-------- Data supplied --------

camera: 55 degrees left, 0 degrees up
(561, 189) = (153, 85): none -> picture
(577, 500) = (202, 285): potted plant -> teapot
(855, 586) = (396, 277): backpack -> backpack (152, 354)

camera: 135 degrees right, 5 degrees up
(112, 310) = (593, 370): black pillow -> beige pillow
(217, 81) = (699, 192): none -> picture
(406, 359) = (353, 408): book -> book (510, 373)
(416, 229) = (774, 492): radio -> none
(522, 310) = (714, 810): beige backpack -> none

--------
-------- Data supplied --------

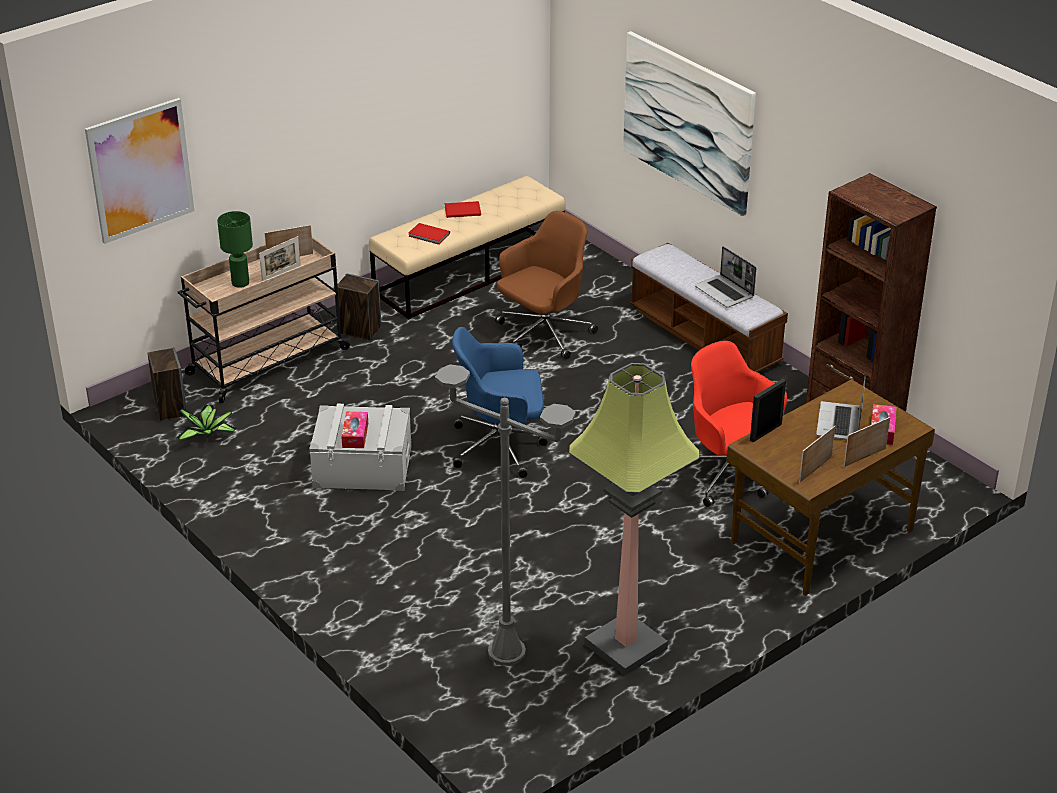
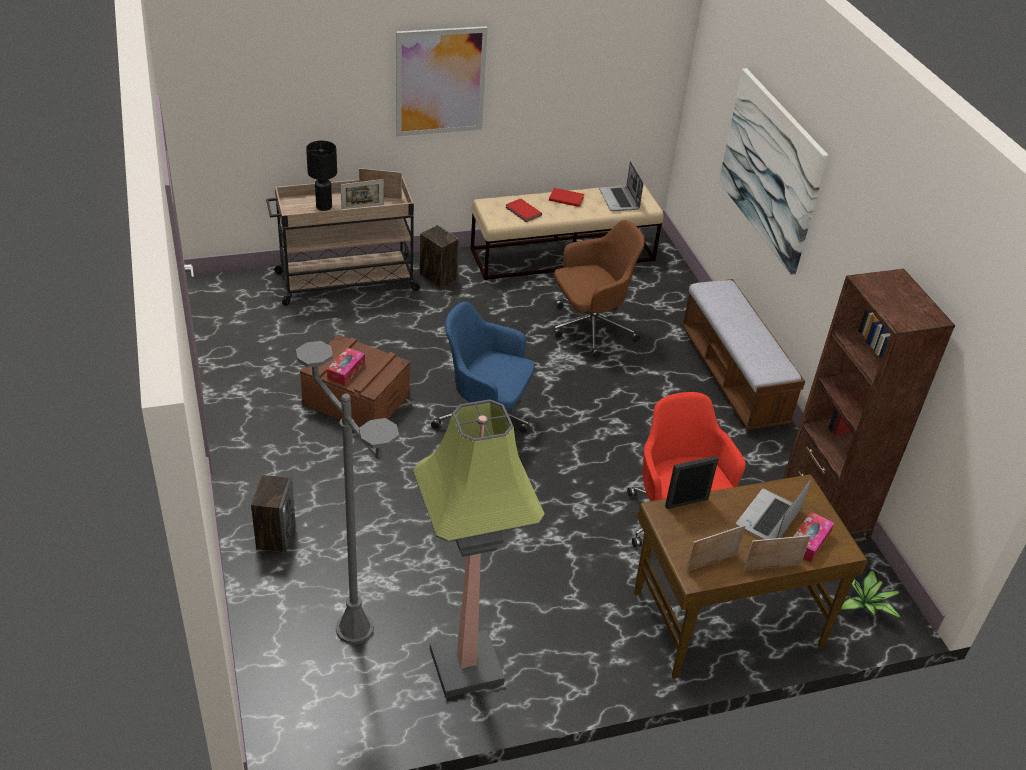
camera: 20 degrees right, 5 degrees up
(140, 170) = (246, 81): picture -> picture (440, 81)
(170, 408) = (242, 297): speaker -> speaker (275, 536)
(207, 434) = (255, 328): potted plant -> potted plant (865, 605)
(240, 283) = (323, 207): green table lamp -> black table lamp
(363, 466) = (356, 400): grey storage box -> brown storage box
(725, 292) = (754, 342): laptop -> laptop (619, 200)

--------
-------- Data supplied --------

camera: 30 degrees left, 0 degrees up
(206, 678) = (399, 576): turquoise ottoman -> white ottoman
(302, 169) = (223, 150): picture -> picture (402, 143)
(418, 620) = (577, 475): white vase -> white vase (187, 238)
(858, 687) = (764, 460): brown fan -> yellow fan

--------

__Task requirements__
For this exercise, please output exactly the lines above starting at the line with "(561, 189) = (153, 85): none -> picture" and ending at the line with "(522, 310) = (714, 810): beige", ends included.

__Your response__
(561, 189) = (153, 85): none -> picture
(577, 500) = (202, 285): potted plant -> teapot
(855, 586) = (396, 277): backpack -> backpack (152, 354)

camera: 135 degrees right, 5 degrees up
(112, 310) = (593, 370): black pillow -> beige pillow
(217, 81) = (699, 192): none -> picture
(406, 359) = (353, 408): book -> book (510, 373)
(416, 229) = (774, 492): radio -> none
(522, 310) = (714, 810): beige backpack -> none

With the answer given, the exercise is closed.